[PyQt] Multithreading, signals, reference counting and crash

Phil Thompson phil at riverbankcomputing.com
Sat Feb 13 09:00:06 GMT 2016

On 12 Feb 2016, at 10:39 pm, Jones, Bryan <bjones at ece.msstate.edu> wrote:
> Phil,
> Thanks for your response. I'm specifically concerned about the context of passing data between threads using the signal/slot mechanism. As you say, in the direct or blocking case, there's no concern with object lifetime.
> To test this, I modified Ilya's code to make it easier to test the signal/slot mechanism on different types. A QObject fails, but standard Python types (dict, list, object, etc.) pass, showing that their reference count increases after an emit. I can even pass a list containing a QObject safely. This suggests to me that your code increases the reference count when emitting pure Python objects, but not when emitting Qt objects. Based on some digging (see below), I would expect Qt objects to arrive safely to the slot because they're copied, but this doesn't work in practice. What's safe and what's not safe when using the signal/slot mechanism when crossing thread boundaries?

PyQt tries to convert a Python object to something that the Qt meta-type system understands. If it can't then it wraps it in a PyQt_PyObject. This is registered with the meta-type system and part of its job is to manage the reference count of the object as it gets copied around the meta-type system.

If PyQt can convert the object then it's up to the meta-type system to manage the lifecycle of the converted C++ instance as you describe below.

It would be wrong for PyQt to use PyQt_PyObject for every type of Python object because that would mean you couldn't connect to slots implemented in C++ that do not understand PyQt_PyObject. However you can explicitly use PyQt_PyObject yourself by declaring the signal as...

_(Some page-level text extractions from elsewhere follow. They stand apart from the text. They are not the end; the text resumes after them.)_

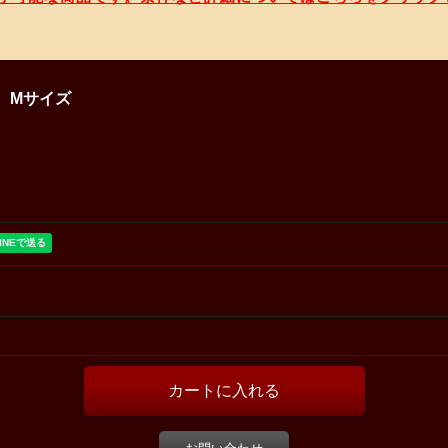
X Mサイズ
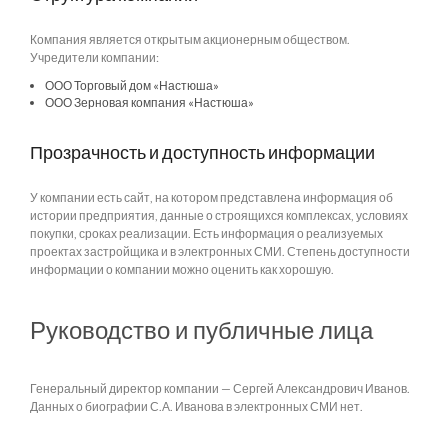
Компания является открытым акционерным обществом.
Учредители компании:
ООО Торговый дом «Настюша»
ООО Зерновая компания «Настюша»
Прозрачность и доступность информации
У компании есть сайт, на котором представлена информация об
истории предприятия, данные о строящихся комплексах, условиях
покупки, сроках реализации. Есть информация о реализуемых
проектах застройщика и в электронных СМИ. Степень доступности
информации о компании можно оценить как хорошую.
Руководство и публичные лица
Генеральный директор компании — Сергей Александрович Иванов.
Данных о биографии С.А. Иванова в электронных СМИ нет.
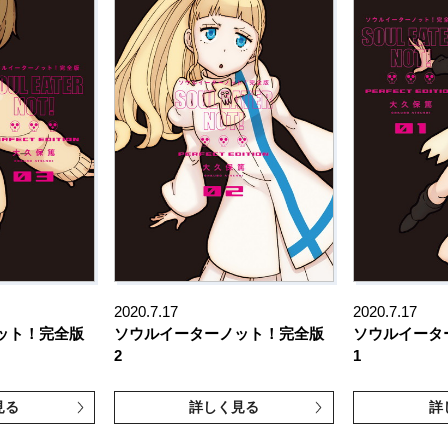
2020.7.17
2020.7.17
ット！完全版
ソウルイーターノット！完全版
ソウルイータ
2
1
見る
詳しく見る
詳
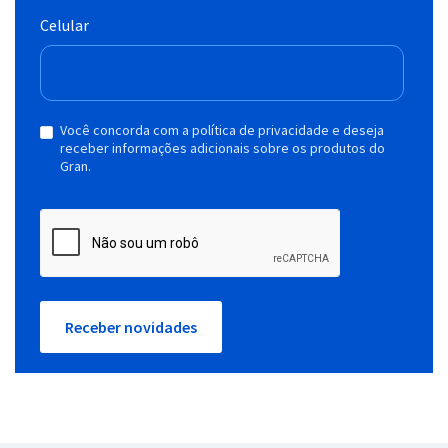
Celular
Você concorda com a política de privacidade e deseja
receber informações adicionais sobre os produtos do
Gran.
Receber novidades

    mysig = pyqtSignal('PyQt_PyObject')

...and this will "protect" the object even if it was a QObject. I was about to include the link to the relevant bit of the documentation and realised that it's only in the current snapshot and I must have added it (the documentation) since the last release.

> Looking at the Qt source, from what I understand:
> 1. In qobject.cpp, the queued_activate function is used to post an signal to another thread's event queue. (See qobject.cpp::activate for the generic mechanism used to emit a signal, which calls queued_activate for queued connections). Here's a helpful blog post on the topic.
> 2. To do this, queued_activate makes a copy of each argument by invoking QMetaType::create (which invokes that type's copy constructor) in the signal being emitted.
> 3. When all signals have been delivered, QMetaCallEvent::destroy frees memory used by this copy.
> Based on this, I conclude that Qt allows the emission of signals with any type registered with the Qt meta-type system by copying the type, delivering it to all slots, then destroying the copy.

Your analysis is correct, but with one key omission. You cannot copy QObject instances. It is QObject* that is supported by the meta-type system and not QObject. You still have to manage the lifecycle of what the pointer points to (or use PyQt_PyObject).